• _Work instruction_
In the listing below, find each line that holds "further" and list it.

• _Data extract_

[Start of Attachment]

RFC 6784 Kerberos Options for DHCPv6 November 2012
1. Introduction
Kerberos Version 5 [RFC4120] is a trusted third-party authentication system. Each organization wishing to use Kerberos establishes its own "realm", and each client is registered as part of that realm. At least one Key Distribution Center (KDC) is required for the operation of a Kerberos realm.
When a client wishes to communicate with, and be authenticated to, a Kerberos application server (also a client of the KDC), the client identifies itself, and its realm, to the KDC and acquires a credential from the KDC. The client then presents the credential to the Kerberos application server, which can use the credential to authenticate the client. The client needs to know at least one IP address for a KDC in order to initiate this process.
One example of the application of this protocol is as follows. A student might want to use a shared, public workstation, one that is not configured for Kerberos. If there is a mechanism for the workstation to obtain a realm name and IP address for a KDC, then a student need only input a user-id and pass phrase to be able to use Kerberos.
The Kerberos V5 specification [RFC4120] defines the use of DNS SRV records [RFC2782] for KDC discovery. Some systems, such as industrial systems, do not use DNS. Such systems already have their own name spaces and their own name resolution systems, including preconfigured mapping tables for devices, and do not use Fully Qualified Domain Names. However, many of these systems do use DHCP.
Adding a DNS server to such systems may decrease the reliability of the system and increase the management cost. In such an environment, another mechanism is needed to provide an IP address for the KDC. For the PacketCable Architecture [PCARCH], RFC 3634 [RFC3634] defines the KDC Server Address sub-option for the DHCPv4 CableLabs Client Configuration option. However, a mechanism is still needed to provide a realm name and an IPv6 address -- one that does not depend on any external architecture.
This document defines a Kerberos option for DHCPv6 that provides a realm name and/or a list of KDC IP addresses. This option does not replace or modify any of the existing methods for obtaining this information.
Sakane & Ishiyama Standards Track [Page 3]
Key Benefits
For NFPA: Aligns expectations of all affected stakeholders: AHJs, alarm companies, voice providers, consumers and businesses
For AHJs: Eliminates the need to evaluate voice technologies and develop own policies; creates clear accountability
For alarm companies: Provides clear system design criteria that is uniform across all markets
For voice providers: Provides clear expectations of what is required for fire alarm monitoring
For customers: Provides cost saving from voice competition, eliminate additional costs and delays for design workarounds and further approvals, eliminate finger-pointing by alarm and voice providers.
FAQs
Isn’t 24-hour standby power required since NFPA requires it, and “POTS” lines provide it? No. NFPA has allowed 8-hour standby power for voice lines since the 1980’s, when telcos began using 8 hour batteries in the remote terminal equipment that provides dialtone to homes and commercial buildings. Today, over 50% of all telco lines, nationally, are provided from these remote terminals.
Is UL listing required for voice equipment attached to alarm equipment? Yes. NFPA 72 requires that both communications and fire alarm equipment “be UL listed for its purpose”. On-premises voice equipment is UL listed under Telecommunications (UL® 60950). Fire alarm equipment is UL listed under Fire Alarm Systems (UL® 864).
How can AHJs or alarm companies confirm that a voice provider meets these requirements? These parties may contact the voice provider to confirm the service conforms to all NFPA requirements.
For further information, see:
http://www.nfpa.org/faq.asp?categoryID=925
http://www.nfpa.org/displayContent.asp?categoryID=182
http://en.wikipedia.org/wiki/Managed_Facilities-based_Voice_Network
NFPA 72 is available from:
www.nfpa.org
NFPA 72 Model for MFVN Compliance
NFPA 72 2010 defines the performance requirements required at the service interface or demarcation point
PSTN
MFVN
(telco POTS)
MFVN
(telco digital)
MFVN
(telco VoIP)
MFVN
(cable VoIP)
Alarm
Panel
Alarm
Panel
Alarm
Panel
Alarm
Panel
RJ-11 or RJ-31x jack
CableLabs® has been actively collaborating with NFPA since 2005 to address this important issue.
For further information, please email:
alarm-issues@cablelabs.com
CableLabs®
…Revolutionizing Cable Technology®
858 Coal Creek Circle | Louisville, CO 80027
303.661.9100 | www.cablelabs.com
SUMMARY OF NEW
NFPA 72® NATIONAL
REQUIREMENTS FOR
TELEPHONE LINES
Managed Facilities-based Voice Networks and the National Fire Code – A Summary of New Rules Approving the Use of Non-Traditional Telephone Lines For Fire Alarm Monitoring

[End of Attachment]
[Start of Attachment]

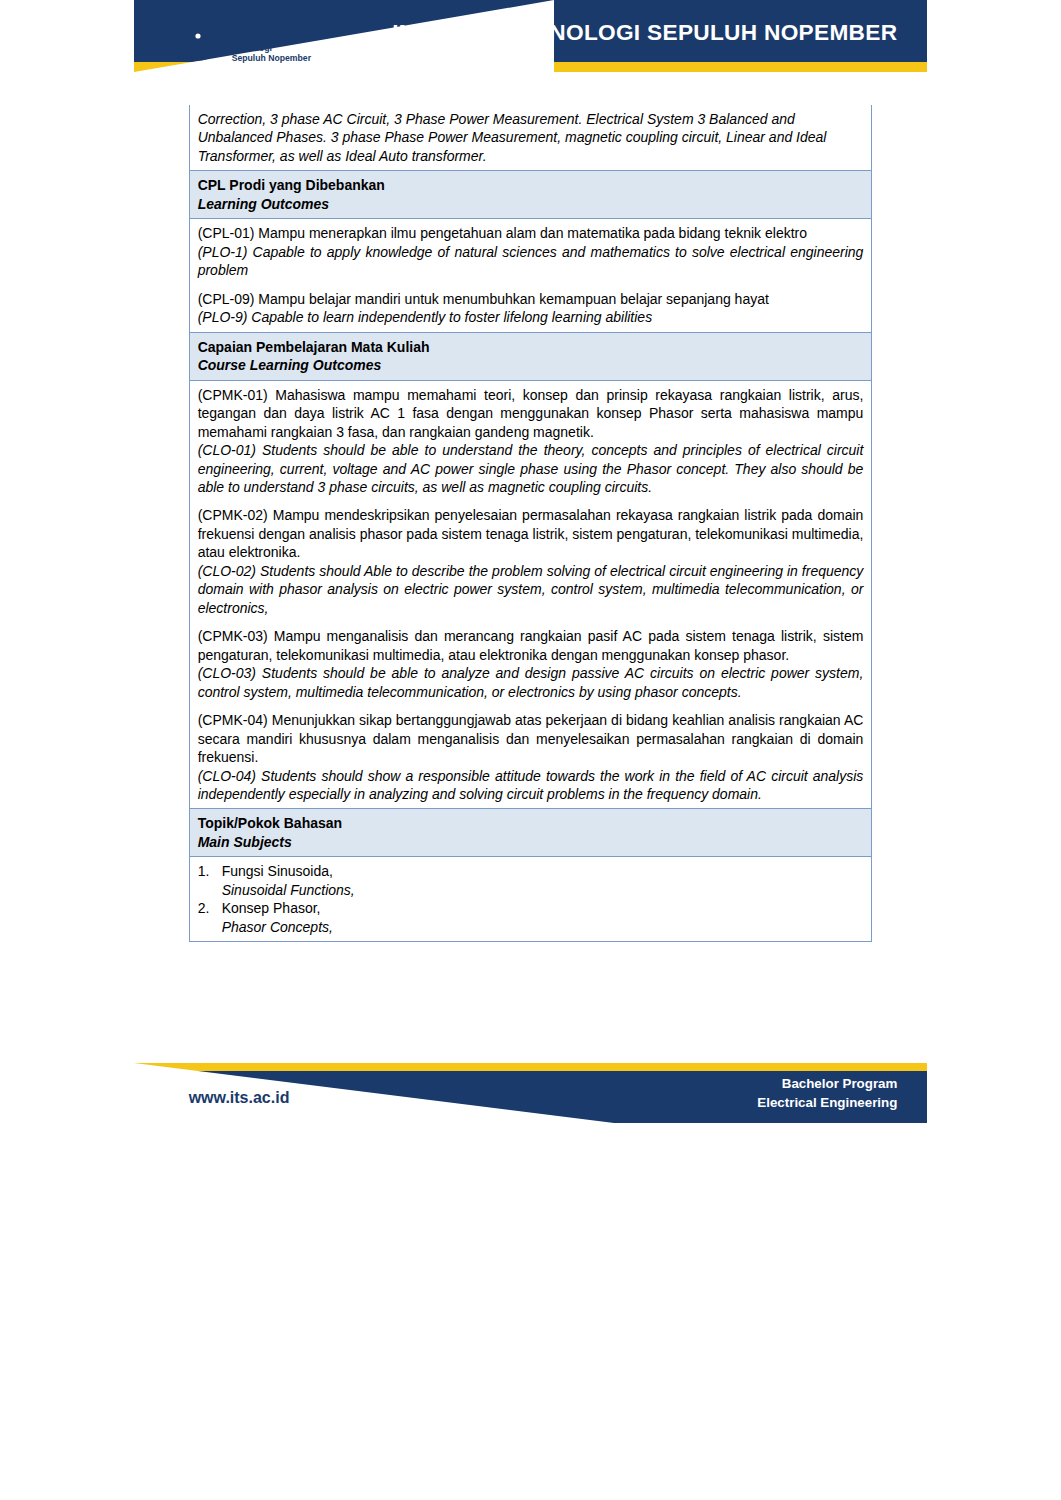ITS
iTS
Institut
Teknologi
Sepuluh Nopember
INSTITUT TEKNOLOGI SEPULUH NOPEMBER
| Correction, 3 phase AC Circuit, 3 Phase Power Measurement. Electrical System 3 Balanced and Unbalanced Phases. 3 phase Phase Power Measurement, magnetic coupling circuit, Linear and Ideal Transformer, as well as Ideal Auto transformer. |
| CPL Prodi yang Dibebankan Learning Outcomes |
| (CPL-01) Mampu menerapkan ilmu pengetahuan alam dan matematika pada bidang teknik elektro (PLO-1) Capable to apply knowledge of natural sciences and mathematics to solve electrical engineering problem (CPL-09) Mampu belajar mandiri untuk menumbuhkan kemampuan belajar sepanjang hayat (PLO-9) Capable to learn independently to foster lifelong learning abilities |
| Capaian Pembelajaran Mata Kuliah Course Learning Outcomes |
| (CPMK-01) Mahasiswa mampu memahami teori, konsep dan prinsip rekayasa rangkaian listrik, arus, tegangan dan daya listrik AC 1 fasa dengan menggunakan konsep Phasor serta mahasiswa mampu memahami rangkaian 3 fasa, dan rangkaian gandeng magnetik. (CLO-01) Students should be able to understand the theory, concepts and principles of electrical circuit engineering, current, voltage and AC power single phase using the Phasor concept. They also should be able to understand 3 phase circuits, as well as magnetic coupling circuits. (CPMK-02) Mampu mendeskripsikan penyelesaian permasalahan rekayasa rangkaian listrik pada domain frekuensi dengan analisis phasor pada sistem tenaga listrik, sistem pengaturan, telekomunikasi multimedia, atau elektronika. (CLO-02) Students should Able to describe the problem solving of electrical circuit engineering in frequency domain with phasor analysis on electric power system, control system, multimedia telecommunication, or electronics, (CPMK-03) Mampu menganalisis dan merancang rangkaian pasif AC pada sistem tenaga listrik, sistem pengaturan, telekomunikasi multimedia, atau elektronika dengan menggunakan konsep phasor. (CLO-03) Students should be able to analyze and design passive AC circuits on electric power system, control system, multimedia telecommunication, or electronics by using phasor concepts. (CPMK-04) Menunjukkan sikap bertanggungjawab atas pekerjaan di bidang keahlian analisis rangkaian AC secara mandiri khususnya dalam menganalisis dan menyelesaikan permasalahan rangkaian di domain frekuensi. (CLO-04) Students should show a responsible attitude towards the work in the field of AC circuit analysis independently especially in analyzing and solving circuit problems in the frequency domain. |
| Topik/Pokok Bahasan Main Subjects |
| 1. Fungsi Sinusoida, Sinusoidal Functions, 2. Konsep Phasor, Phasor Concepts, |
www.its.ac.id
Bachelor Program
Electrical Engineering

[End of Attachment]

• _Response to this exercise_
For customers: Provides cost saving from voice competition, eliminate additional costs and delays for design workarounds and further approvals, eliminate finger-pointing by alarm and voice providers.
For further information, see:
For further information, please email:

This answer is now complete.